*** TEXT BLOCK ***

McColl’s confirms talks with lenders over insolvency fears

McColl’s has confirmed it is seeking a capital injection in a bid to prevent the collapse of its workforce.

The symbol group retailer, which employs over 16,000 people, revealed it continues to receive credit support from its its key commercial partners as it tries to secure a long-term agreement with lending banks.

The insolvency fears come despite McColl’s reporting an 11% decease annual revenue in revenues to £1.1 billion. Net debt also increased from £89.6 million at the end of 2020 to £97 million for the year that ended 28 November 2021.

“Since the start of the new financial year, there has been a tangible improvement of product availability in stores,” McColl’s commented in a statement.

READ MORE: Sainsbury’s poaches McColl’s CCO as new director

“However, the business saw a material step-down in footfall due to the surge in Covid-19 cases relating to Omicron, particularly over the Christmas period, impacting trading. While demand has since picked up, revenues in the first quarter are behind expectations.”

McColl’s also confirmed that it had received a takeover approach for the whole business, but was later withdrawn.

Sky News revealed Asda owners, EG Group‘s Mohsin and Zuber Issa and the private equity firm TDR Capital, have reportedly held discussions about making an offer for group, which operates 1,100 newsagents and convenience stores, but decided against doing so earlier this week.

Morrisons, which agreed to a £7 billion sale to the private equity firm Clayton Dubilier & Rice last year, is said to be monitoring McColl’s situation closely with a “view to possibly acquiring hundreds of its stores out of insolvency.”

However, the Big 4 grocer declined to comment.

*** End of TEXT BLOCK ***

> **USING THE INFORMATION**
1. Retype a passage from the McColl's article word for word, starting at the words "Morrisons, which agreed" and ending after the words "declined to comment.".
2. Condense the paragraph of the McColl's article that begins "Morrisons, which agreed to a £7 billion sale" into one shorter sentence that keeps its main facts.
3. Answer these questions from the McColl's article:
(a) How many people does McColl's employ?
(b) What was the net debt for the year that ended 28 November 2021?
(c) How many newsagents and convenience stores does the group operate?
The material after this point is separate from the McColl's article.

*** GIVEN DATA ***

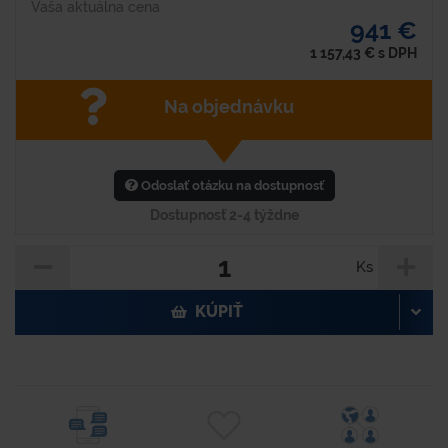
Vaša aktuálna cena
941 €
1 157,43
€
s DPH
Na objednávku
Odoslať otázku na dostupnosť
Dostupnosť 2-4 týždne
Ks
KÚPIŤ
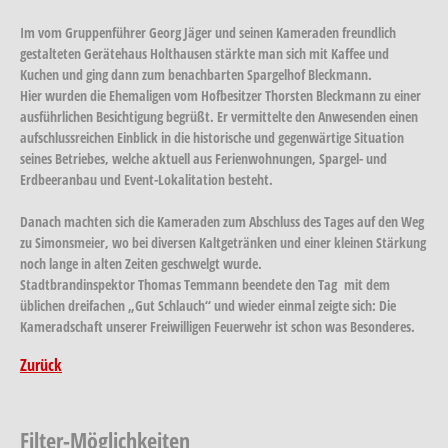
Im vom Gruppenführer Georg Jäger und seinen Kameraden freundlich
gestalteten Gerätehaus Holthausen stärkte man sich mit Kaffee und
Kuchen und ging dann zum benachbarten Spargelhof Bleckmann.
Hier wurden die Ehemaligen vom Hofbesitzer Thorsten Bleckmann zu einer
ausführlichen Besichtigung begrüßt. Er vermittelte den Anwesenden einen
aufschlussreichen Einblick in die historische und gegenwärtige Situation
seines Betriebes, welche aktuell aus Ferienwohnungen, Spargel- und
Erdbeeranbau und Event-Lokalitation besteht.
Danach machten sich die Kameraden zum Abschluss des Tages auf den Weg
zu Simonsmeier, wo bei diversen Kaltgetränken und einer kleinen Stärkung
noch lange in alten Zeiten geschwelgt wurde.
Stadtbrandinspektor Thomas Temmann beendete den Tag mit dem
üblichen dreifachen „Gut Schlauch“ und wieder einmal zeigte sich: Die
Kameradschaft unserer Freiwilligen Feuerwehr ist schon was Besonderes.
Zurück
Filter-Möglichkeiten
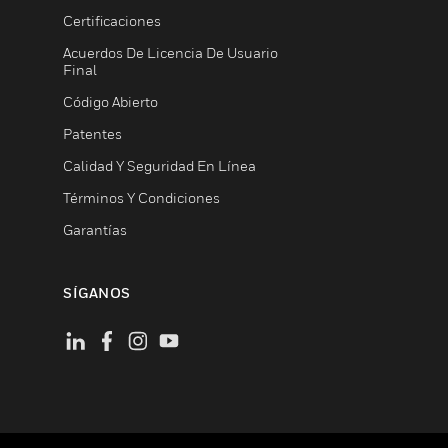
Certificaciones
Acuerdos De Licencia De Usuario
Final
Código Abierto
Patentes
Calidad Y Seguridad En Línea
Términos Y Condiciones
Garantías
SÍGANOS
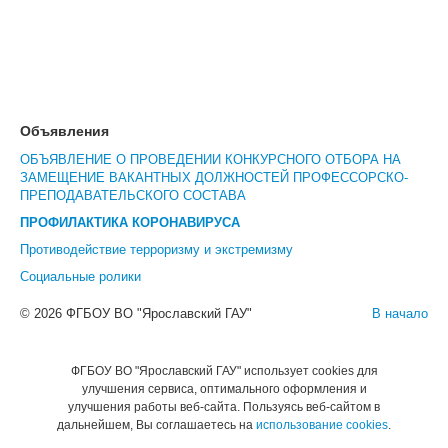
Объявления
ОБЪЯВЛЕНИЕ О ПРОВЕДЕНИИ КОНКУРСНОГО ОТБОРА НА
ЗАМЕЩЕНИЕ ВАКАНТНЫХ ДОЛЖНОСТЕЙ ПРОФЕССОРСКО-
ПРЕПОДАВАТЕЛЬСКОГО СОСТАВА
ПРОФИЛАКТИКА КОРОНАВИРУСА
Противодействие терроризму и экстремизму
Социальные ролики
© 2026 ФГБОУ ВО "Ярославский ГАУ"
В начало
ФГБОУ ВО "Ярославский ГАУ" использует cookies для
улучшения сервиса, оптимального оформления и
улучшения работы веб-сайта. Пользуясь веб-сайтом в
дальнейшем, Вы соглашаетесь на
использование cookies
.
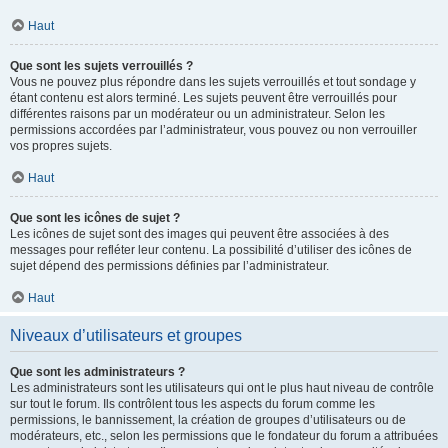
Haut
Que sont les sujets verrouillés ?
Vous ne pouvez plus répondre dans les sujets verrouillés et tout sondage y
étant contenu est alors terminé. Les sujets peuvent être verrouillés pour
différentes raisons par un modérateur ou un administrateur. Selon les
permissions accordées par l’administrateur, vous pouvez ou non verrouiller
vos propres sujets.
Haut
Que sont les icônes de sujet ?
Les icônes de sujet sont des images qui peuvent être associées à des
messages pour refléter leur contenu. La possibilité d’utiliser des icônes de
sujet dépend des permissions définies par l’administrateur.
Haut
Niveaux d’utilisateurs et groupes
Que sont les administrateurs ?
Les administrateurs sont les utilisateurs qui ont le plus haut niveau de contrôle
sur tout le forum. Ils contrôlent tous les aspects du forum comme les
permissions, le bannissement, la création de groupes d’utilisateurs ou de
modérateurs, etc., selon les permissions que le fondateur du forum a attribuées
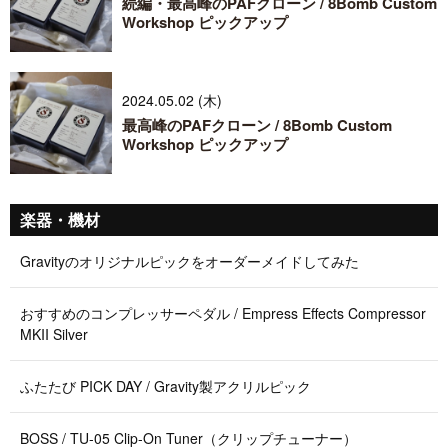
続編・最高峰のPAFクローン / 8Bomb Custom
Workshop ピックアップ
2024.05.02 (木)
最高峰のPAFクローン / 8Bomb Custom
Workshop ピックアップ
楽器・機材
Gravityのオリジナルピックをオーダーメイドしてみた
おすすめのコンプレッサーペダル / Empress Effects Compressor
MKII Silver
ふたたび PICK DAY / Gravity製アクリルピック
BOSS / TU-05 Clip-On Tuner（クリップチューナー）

*** End of GIVEN DATA ***
*** GIVEN DATA ***

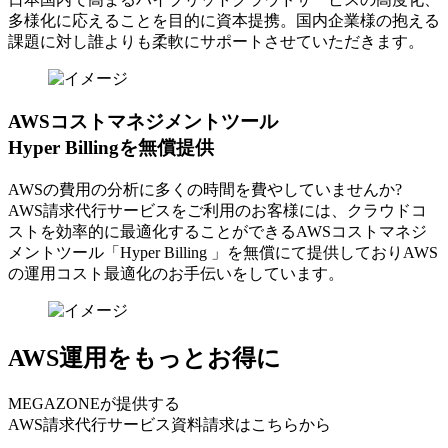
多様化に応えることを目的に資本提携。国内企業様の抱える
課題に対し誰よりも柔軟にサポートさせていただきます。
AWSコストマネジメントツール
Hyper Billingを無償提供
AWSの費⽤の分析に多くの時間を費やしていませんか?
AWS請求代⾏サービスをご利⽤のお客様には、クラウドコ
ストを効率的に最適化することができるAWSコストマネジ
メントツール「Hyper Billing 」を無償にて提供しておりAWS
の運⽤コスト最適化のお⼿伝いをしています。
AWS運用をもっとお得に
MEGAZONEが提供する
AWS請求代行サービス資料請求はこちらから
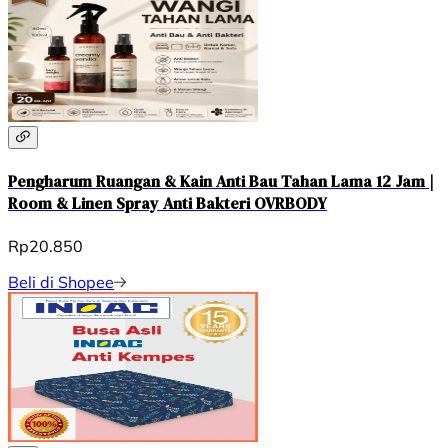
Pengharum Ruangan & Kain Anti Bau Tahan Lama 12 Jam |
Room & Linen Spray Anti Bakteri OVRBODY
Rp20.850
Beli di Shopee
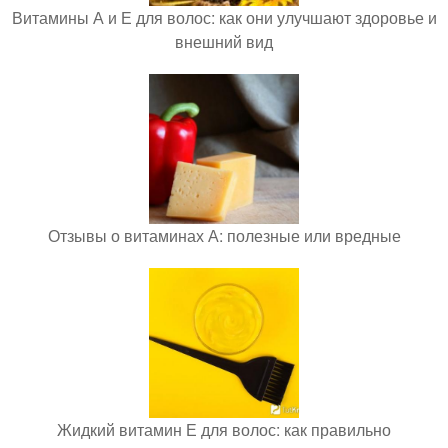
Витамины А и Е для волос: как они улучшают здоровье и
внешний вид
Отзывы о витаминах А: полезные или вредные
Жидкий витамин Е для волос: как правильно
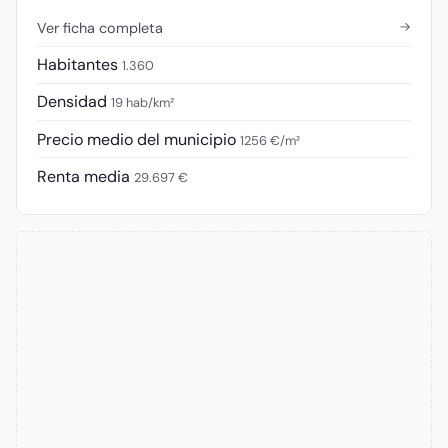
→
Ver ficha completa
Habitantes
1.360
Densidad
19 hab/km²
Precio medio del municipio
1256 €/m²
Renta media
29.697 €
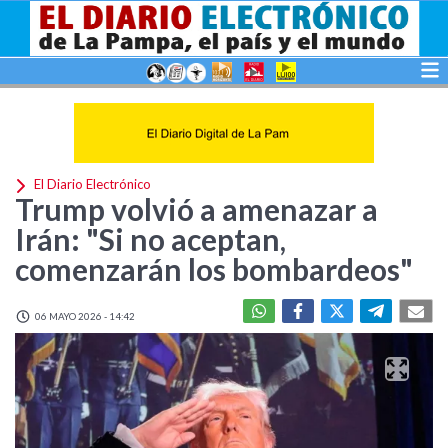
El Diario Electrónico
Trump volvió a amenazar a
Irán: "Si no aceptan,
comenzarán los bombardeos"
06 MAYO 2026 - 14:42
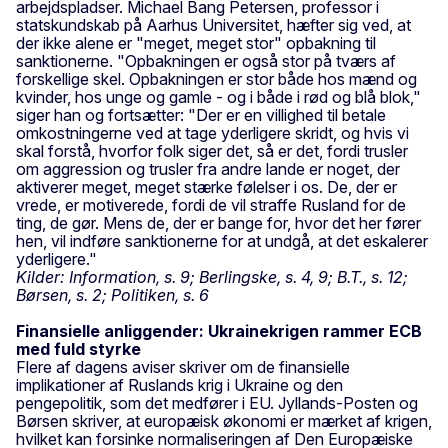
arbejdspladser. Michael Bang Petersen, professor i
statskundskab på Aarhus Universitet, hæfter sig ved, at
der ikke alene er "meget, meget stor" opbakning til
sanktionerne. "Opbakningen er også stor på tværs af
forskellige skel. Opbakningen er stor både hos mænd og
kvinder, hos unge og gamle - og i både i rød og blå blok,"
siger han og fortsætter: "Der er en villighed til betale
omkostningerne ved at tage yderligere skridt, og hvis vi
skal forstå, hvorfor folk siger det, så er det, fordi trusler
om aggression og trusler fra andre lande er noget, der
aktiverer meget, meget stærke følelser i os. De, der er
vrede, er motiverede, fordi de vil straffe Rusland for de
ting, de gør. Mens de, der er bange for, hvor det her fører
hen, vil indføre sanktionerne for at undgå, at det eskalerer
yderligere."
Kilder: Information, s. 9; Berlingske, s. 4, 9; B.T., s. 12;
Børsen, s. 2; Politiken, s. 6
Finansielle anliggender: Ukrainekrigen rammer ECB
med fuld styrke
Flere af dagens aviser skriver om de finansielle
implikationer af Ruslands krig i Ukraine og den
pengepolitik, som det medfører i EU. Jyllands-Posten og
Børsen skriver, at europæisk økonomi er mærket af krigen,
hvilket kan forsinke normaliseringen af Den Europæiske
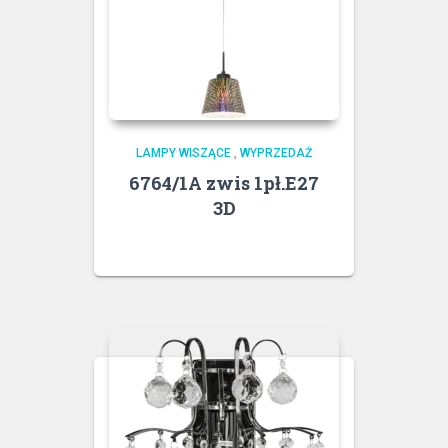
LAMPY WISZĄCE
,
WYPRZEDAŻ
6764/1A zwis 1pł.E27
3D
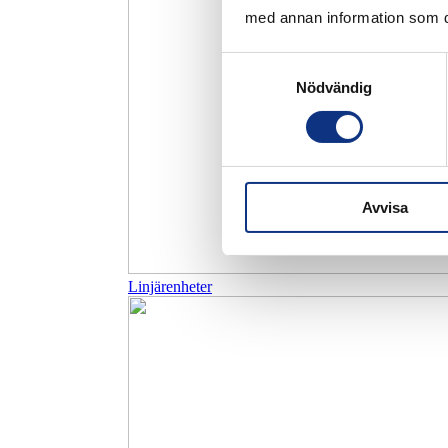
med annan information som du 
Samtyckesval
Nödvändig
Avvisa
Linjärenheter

*** End of GIVEN DATA ***
*** GIVEN DATA ***

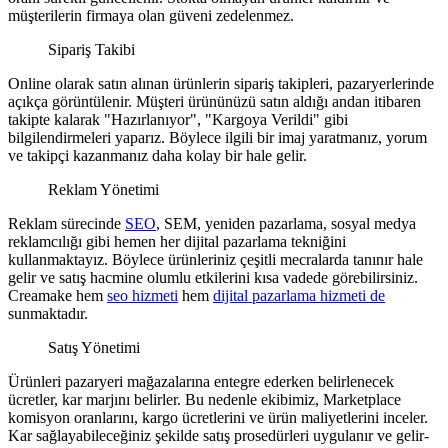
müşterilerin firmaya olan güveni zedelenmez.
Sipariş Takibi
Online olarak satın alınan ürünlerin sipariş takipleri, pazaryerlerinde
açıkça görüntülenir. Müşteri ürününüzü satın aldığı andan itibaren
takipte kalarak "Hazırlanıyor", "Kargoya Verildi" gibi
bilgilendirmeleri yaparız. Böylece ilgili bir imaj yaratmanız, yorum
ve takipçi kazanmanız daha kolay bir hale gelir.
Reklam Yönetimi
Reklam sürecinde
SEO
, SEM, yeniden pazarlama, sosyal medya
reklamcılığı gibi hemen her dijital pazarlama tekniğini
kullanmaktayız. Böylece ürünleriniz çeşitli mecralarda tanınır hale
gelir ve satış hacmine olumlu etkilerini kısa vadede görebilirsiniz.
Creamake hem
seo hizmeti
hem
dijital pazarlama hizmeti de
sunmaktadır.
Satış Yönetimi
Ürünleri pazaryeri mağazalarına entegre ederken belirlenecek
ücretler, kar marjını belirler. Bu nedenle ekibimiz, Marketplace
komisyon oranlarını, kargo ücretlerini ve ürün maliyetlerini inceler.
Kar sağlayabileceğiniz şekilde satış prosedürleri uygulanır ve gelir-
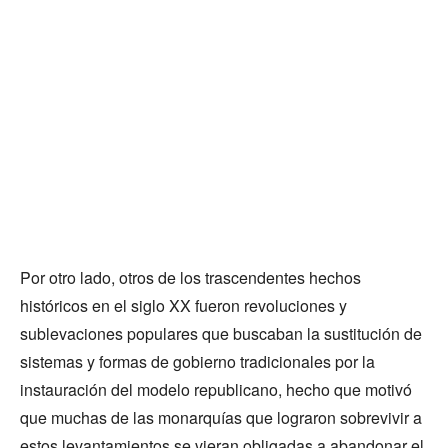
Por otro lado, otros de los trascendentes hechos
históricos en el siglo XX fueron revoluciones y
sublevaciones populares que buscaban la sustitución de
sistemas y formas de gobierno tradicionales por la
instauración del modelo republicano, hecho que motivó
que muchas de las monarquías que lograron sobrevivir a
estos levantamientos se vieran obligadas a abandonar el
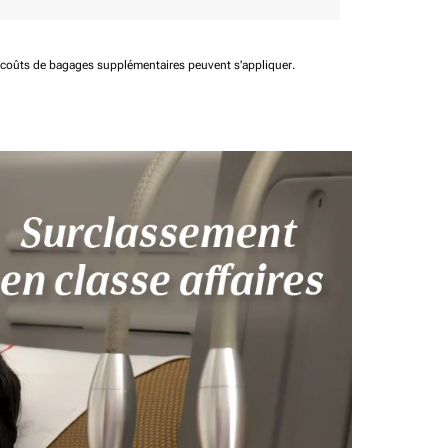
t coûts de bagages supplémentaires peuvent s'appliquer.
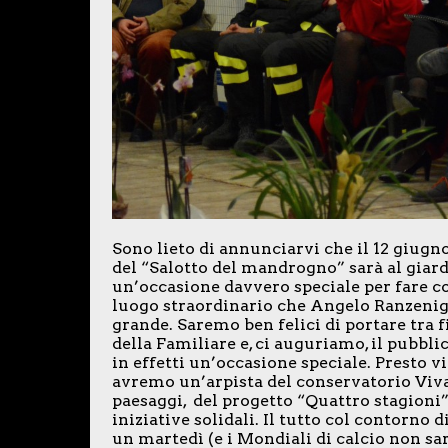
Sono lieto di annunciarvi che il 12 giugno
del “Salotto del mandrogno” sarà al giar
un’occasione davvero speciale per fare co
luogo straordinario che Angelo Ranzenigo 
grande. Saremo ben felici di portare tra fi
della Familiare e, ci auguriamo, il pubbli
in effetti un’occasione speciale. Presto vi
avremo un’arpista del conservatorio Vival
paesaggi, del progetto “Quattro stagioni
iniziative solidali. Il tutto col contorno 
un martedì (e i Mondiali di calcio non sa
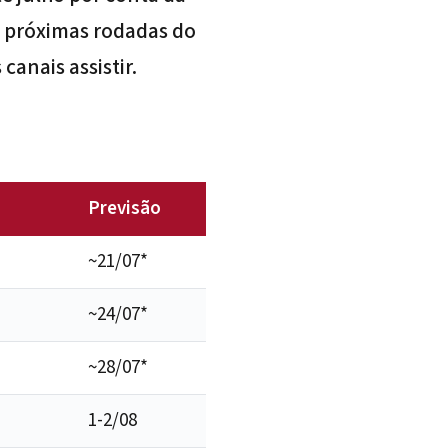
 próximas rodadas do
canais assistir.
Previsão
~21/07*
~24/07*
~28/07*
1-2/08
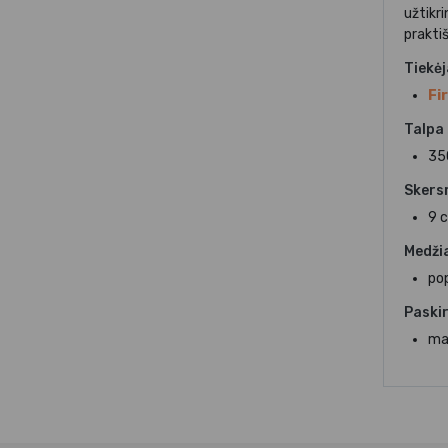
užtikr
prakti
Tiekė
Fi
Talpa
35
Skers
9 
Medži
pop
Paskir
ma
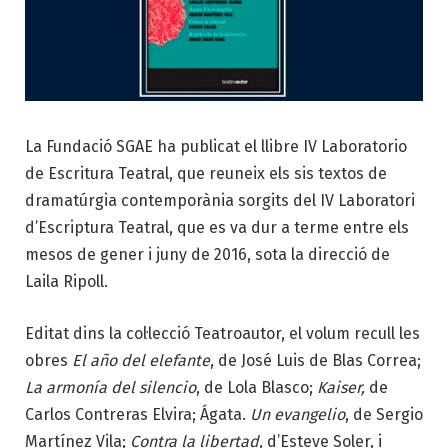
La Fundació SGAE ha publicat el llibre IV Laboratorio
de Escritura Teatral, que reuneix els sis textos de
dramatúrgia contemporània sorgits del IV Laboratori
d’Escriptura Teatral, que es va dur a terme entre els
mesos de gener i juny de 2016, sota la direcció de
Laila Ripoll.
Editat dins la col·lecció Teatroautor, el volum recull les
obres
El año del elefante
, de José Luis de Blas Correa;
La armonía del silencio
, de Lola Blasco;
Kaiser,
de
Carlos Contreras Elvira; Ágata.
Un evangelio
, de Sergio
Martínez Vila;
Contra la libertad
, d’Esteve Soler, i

*** End of GIVEN DATA ***

> **RESPONSES BY TASK**
1.
Morrisons, which agreed to a £7 billion sale to the private equity firm Clayton Dubilier & Rice last year, is said to be monitoring McColl’s situation closely with a “view to possibly acquiring hundreds of its stores out of insolvency.”

However, the Big 4 grocer declined to comment.

2. Morrisons, sold last year to Clayton Dubilier & Rice for £7 billion, is reportedly watching McColl's closely with a view to possibly buying hundreds of its stores out of insolvency.

3.
(a) Over 16,000 people.
(b) £97 million.
(c) 1,100.